What is being asked ::
Would you give the listing again exactly as written, minus its pictures?

Dataset excerpt ::
● ● ● ● ● ● ●

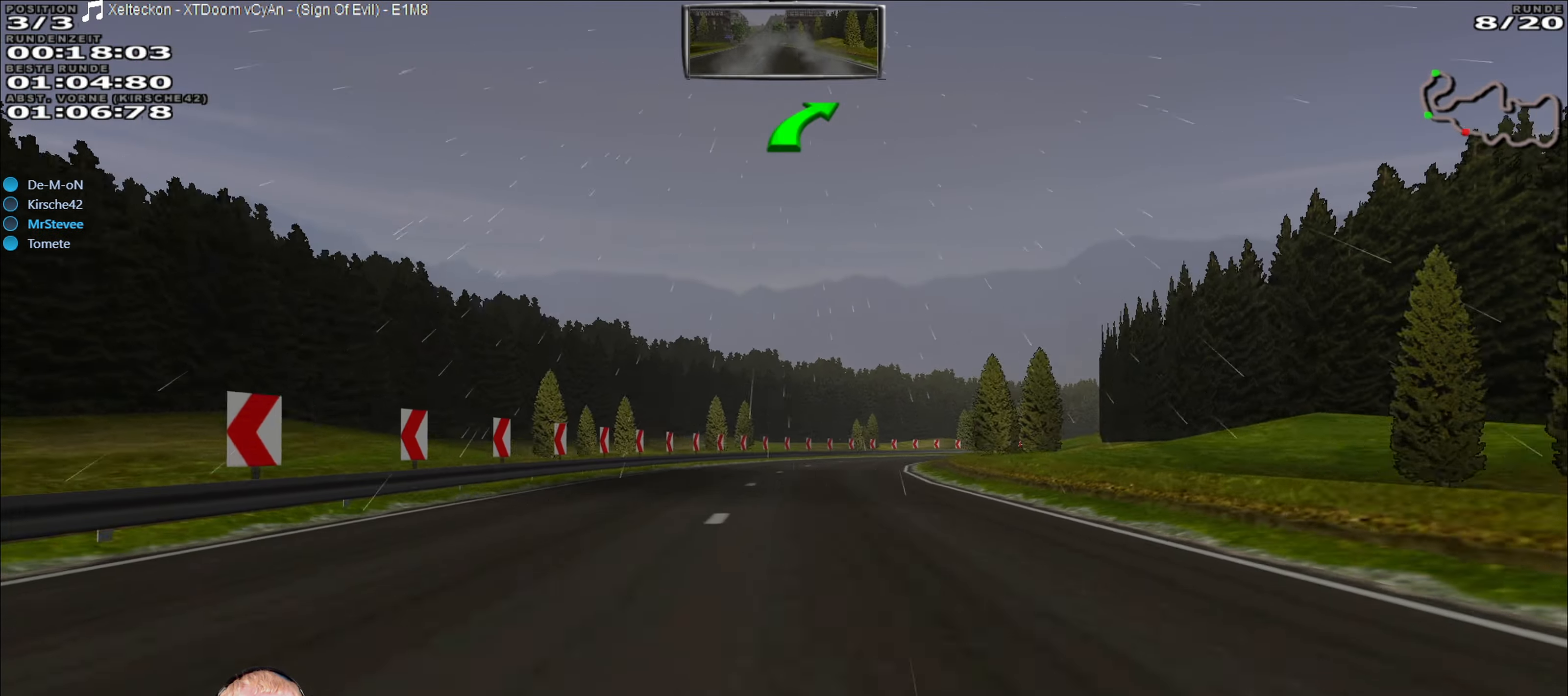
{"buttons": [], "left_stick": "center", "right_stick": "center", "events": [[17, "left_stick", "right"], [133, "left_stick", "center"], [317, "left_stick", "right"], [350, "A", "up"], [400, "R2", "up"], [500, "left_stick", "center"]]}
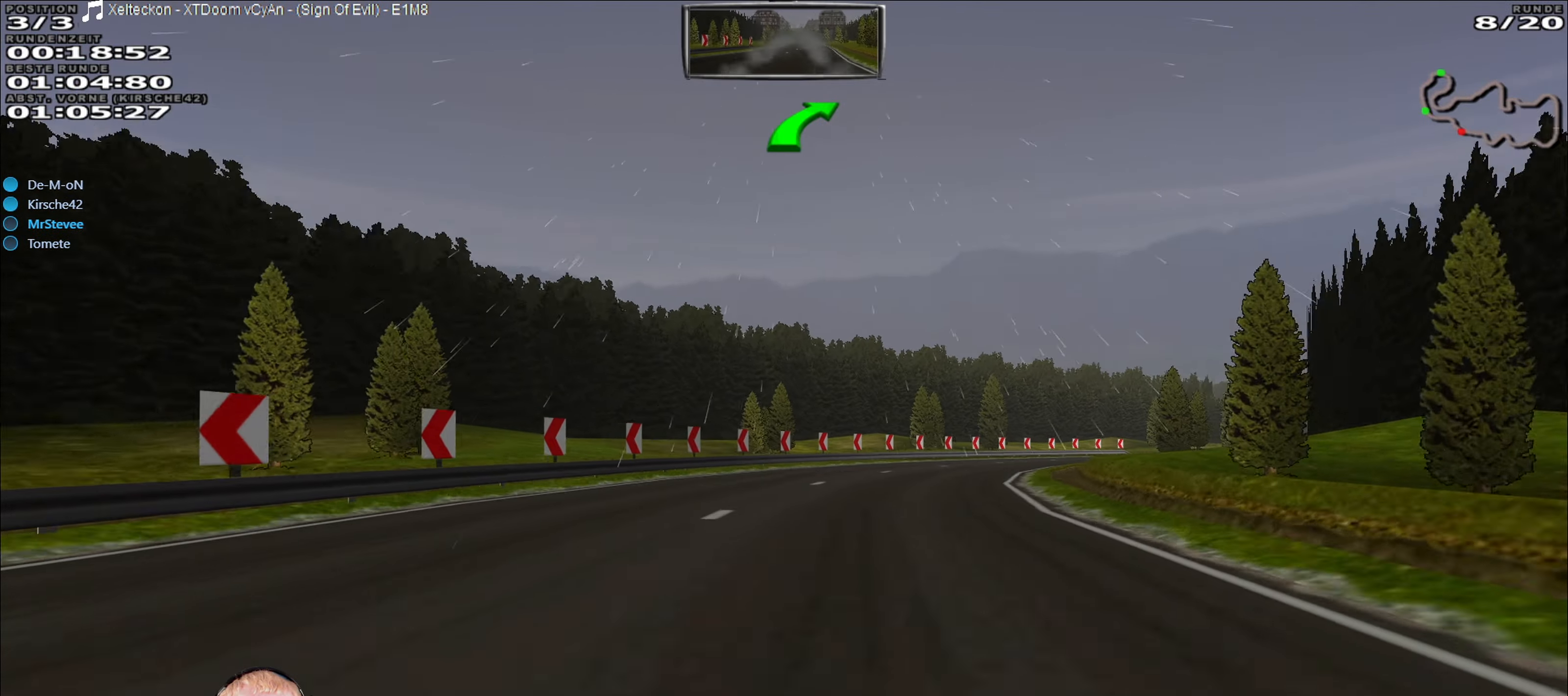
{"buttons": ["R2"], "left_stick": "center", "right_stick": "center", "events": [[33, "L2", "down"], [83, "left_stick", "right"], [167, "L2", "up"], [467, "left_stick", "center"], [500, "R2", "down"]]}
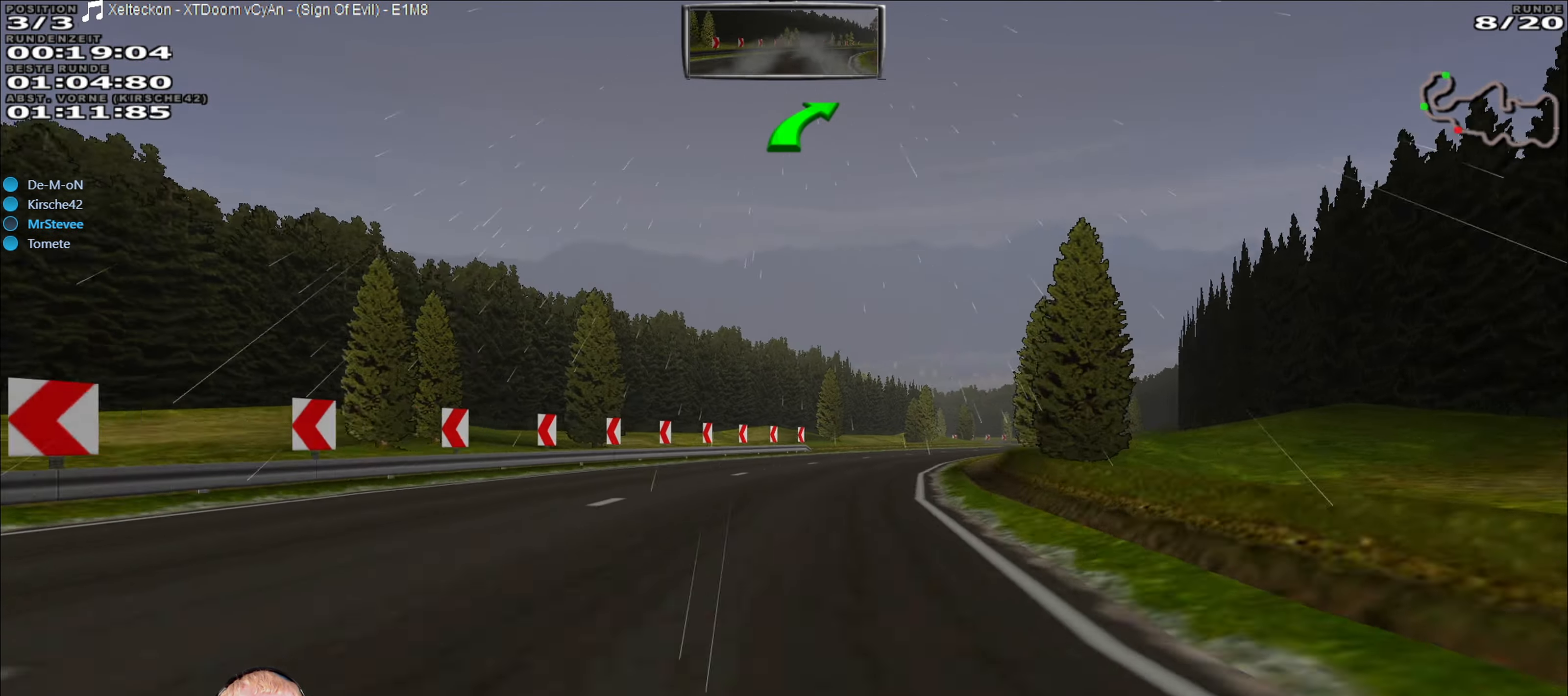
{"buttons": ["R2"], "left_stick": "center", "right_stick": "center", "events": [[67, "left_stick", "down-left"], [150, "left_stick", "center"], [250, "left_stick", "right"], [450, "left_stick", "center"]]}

● ● ● ● ● ● ●

Your response ::
{"buttons": [], "left_stick": "center", "right_stick": "center", "events": [[17, "left_stick", "right"], [133, "left_stick", "center"], [317, "left_stick", "right"], [350, "A", "up"], [400, "R2", "up"], [500, "left_stick", "center"]]}
{"buttons": ["R2"], "left_stick": "center", "right_stick": "center", "events": [[33, "L2", "down"], [83, "left_stick", "right"], [167, "L2", "up"], [467, "left_stick", "center"], [500, "R2", "down"]]}
{"buttons": ["R2"], "left_stick": "center", "right_stick": "center", "events": [[67, "left_stick", "down-left"], [150, "left_stick", "center"], [250, "left_stick", "right"], [450, "left_stick", "center"]]}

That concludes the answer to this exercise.